> _Recorded data_:
==================================================

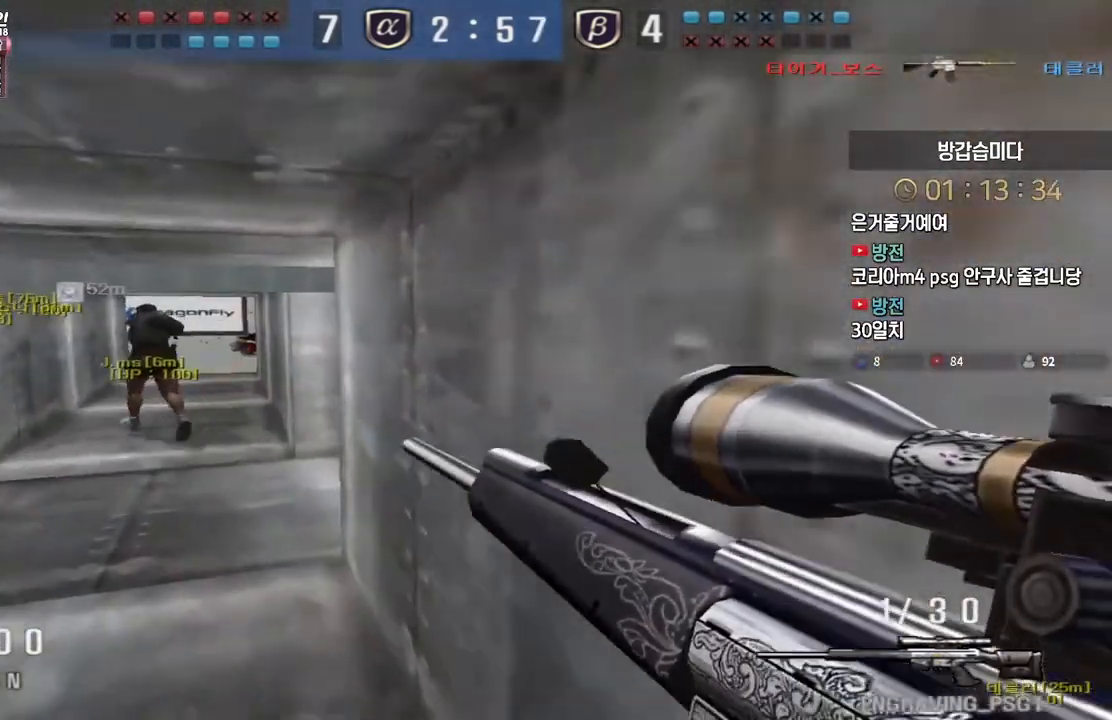
{"keys": ["ctrl"], "events": [[100, "ctrl", "down"], [133, "a", "up"], [133, "w", "up"], [200, "a", "down"], [200, "ctrl", "up"], [200, "w", "down"], [400, "ctrl", "down"], [433, "a", "up"], [433, "w", "up"]]}
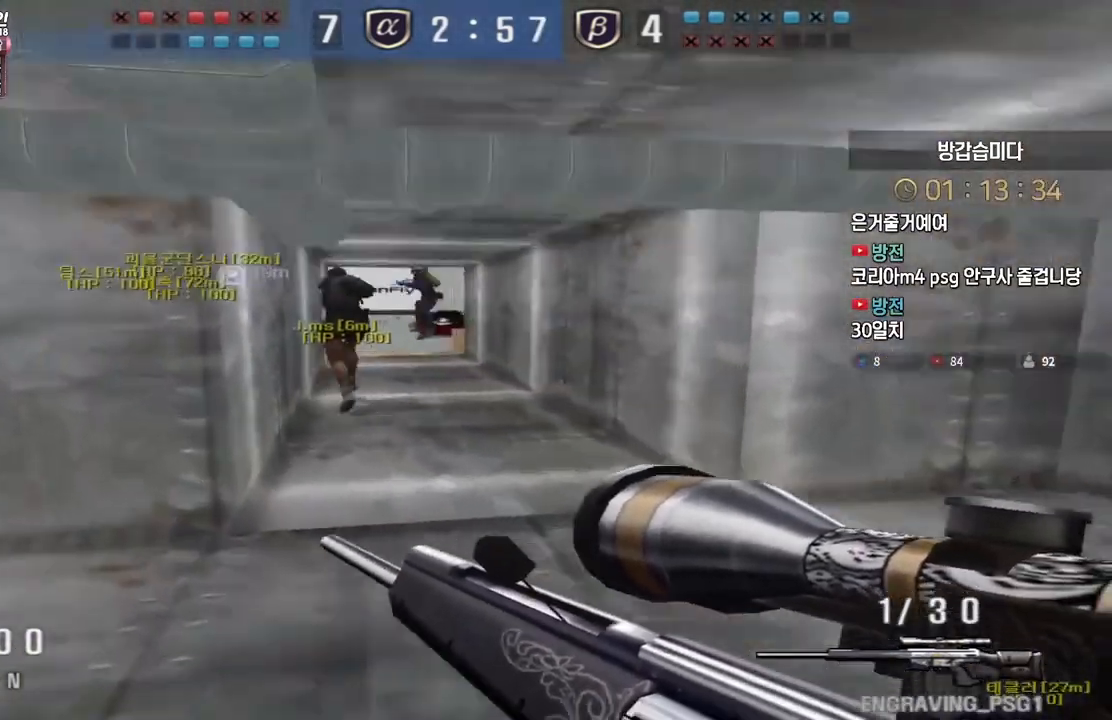
{"keys": ["ctrl"], "events": [[17, "ctrl", "up"], [17, "w", "down"], [33, "a", "down"], [283, "ctrl", "down"], [317, "a", "up"], [317, "w", "up"]]}
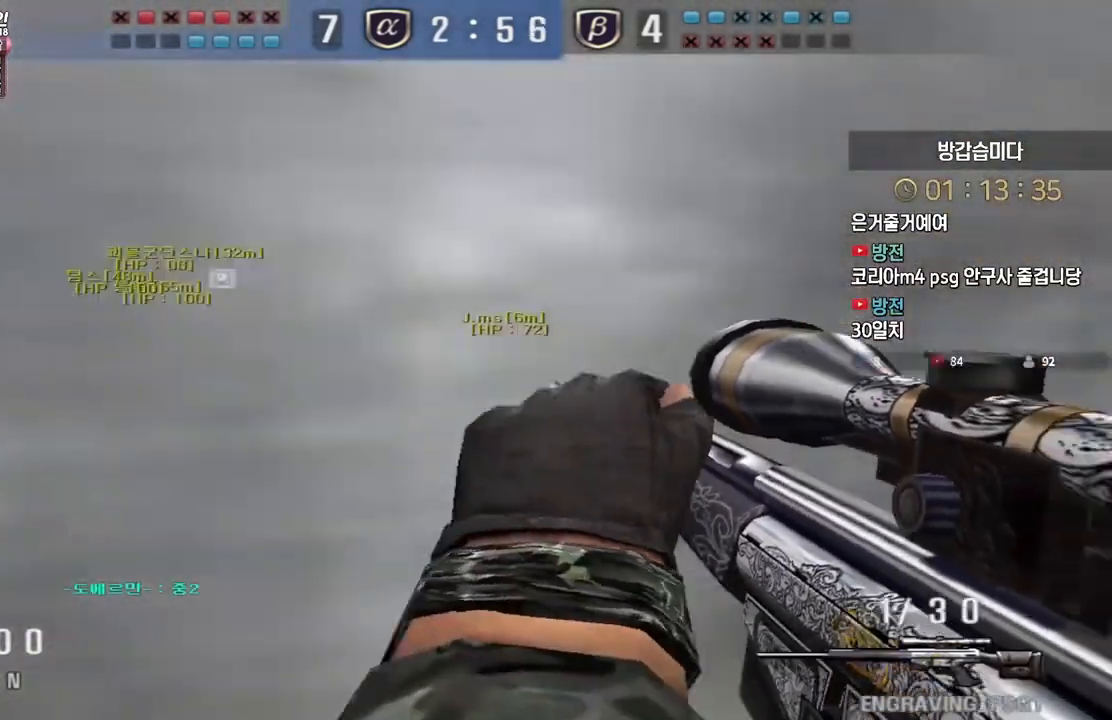
{"keys": ["ctrl"], "events": [[67, "tab", "down"], [150, "w", "down"], [167, "d", "down"], [417, "d", "up"], [417, "tab", "up"], [417, "w", "up"]]}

==================================================

> _Exercise objective_:
Print the listing exactly, but skip its pictures.

> _Worked solution_:
{"keys": ["ctrl"], "events": [[100, "ctrl", "down"], [133, "a", "up"], [133, "w", "up"], [200, "a", "down"], [200, "ctrl", "up"], [200, "w", "down"], [400, "ctrl", "down"], [433, "a", "up"], [433, "w", "up"]]}
{"keys": ["ctrl"], "events": [[17, "ctrl", "up"], [17, "w", "down"], [33, "a", "down"], [283, "ctrl", "down"], [317, "a", "up"], [317, "w", "up"]]}
{"keys": ["ctrl"], "events": [[67, "tab", "down"], [150, "w", "down"], [167, "d", "down"], [417, "d", "up"], [417, "tab", "up"], [417, "w", "up"]]}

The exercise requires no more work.